Discussion created by houyunqing on May 25, 2011
Latest reply on Jun 1, 2011 by houyunqing
Questions from a CUDA developer


I'm starting to look at AMD's hardware and I'm surprised by the GFLOP numbers (for the 6970: 384*4*2*880/1024=2640GFLOPS). Shouldn't the AMD cards be significantly faster than NVIDIA cards for arithmetic-intensive kernels, since GTX 580 only has 1544 GFLOPs(using the same computation method above)?

Why is it that all the fastest super-computers in China, Japan and the States are all using NVIDIA's Teslas? Those Tesla cards are many many times more expensive than their AMD counterparts! Does it have anything to do with floating point IEEE-compliance?

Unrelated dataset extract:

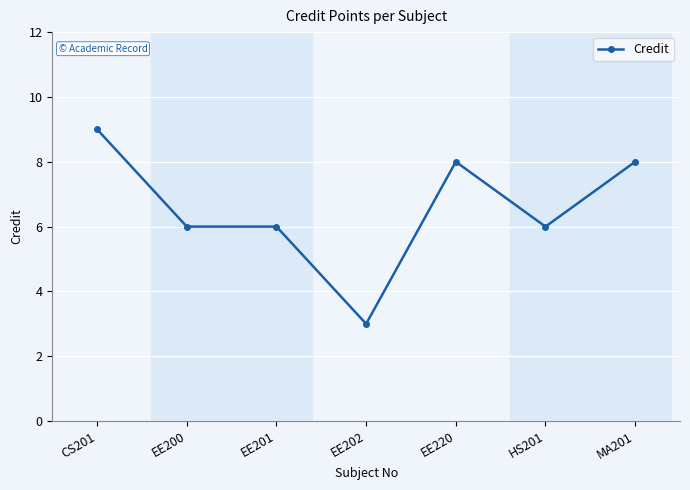

Reading left to right, what are all the values shown in this chart?

CS201=9	EE200=6	EE201=6	EE202=3	EE220=8	HS201=6	MA201=8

Apart from that, I have a few other questions. Thanks for any help in advance.

1. NVIDIA's native ISA doesn't have a proper name (I call it Fermi ISA for the current generation) because NVIDIA does not disclose much information about it. (They only provide a high-level assembly-like language, PTX, for CUDA developers to work with. I think it's just like the AMD IL) Does AMD provide developers with comprehensive information about the their native ISA?

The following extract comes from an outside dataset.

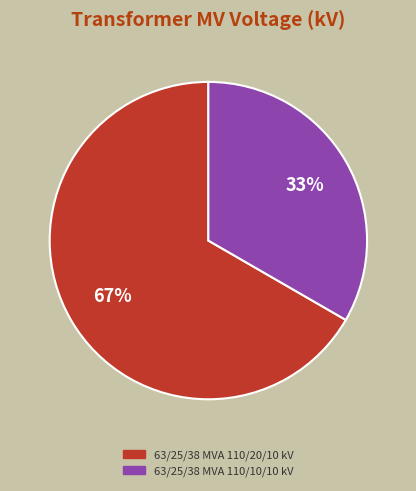

Do 63/25/38 MVA 110/10/10 kV and 63/25/38 MVA 110/20/10 kV together represent more than half of the pie?

Yes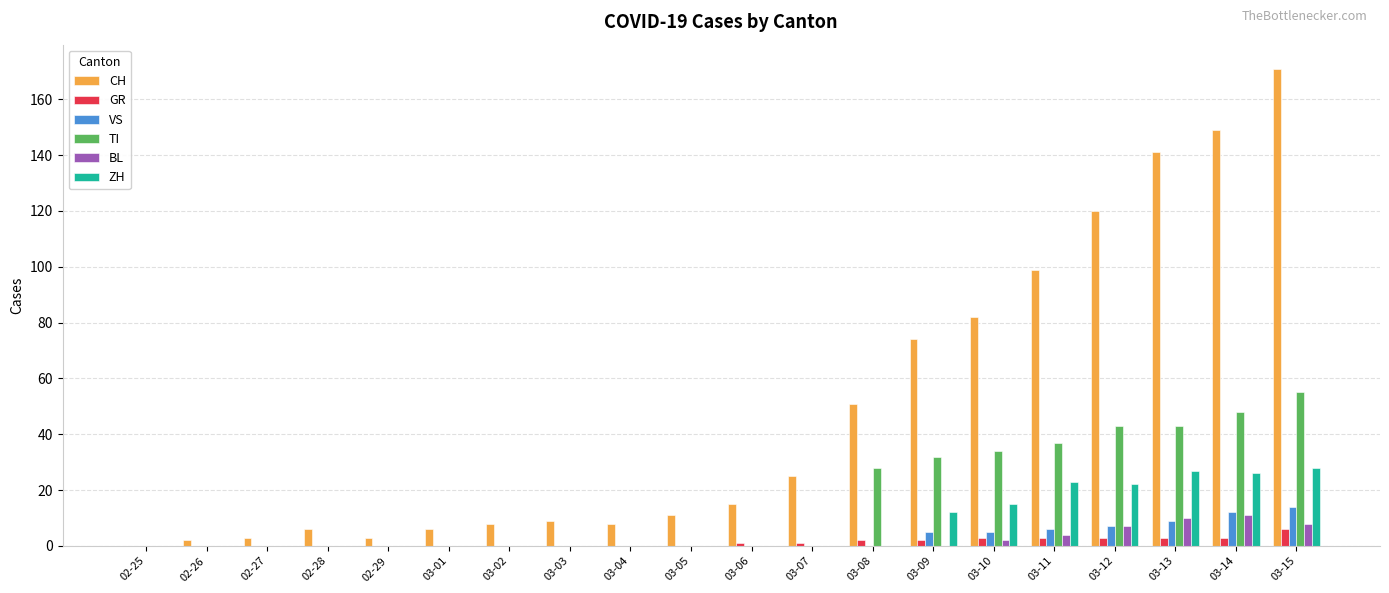

What is the highest value of the ZH series?

28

Also, NVIDIA provides developers with a cuobjdump, which disassembles cubins. This program is the only source of information about the their native ISA. Does AMD provide developers with this kind of similar disassembler, and perhaps an assembler as well?

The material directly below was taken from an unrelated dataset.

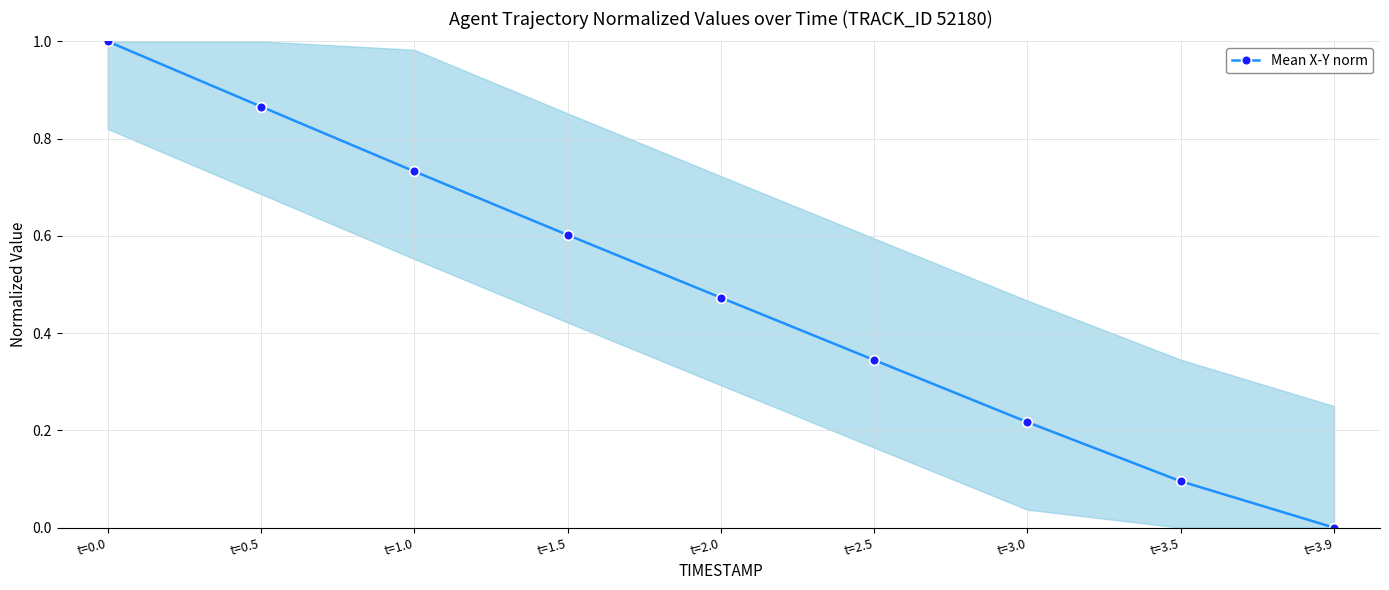

What is the label of the 8th point from the right?

t=0.5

2. What is the length of a native VLIW? Are the stream cores capable of sustained 5/4-scalar operations per clock? I'm thinking if th VLIWs are long enough it might be very demanding for the instruction cache.

3. How many immediate values can a native VLIW contain? In reality, do the stream cores often issue 4/5 instructions in parallel since many instructions may contain 8-bit, 16-bit or perhaps 32-bit immediate values?

4. How much information does AMD provide regarding their hardware? Like caching behaviour(replacement policy, cacheline size, associativity..), ld/st latency, arithmetic latency, memory channel width and so on?

5. In general, I would also like to know the various differences between CUDA C and OpenCL C. I am aware of the basic OpenCL terminology.

Again, thanks for your time and help!